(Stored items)
══════════════════════════════
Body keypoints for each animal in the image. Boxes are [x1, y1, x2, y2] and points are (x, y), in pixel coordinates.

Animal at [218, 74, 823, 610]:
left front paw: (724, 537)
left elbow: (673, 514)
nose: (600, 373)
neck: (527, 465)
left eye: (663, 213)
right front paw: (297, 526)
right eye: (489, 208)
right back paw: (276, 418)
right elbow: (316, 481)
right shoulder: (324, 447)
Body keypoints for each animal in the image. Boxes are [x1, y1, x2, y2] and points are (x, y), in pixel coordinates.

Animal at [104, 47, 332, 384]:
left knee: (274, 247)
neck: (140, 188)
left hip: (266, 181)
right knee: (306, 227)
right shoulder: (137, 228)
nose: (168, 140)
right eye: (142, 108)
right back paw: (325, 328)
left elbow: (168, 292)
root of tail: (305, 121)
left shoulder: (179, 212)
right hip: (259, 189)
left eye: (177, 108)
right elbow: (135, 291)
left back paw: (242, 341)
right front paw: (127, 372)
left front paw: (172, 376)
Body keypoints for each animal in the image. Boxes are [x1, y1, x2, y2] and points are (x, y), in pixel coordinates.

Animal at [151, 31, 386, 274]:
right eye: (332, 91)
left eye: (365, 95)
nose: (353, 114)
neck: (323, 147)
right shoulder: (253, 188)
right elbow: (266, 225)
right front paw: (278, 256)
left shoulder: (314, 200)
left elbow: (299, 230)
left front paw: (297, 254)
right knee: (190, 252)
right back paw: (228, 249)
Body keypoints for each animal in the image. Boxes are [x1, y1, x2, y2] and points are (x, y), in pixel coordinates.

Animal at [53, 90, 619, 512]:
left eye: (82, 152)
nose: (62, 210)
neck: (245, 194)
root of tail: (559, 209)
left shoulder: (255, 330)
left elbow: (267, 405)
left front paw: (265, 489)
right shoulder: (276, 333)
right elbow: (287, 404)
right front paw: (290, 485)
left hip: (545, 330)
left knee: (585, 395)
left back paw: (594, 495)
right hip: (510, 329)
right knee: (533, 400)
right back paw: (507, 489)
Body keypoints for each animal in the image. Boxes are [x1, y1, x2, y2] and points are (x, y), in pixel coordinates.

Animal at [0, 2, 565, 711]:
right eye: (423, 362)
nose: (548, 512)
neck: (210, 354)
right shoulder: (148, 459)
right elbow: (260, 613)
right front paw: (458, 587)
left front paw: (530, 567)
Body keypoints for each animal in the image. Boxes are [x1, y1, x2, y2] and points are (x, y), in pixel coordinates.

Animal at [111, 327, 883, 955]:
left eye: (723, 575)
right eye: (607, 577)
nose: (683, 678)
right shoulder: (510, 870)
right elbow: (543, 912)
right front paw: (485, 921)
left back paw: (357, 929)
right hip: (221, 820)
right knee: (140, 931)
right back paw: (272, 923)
══════════════════════════════
WHAT NEEDS TO BE DONE:
Using the records, report how many lines contain the word "shoulder", adding no other text.

ANSWER SPACE:
9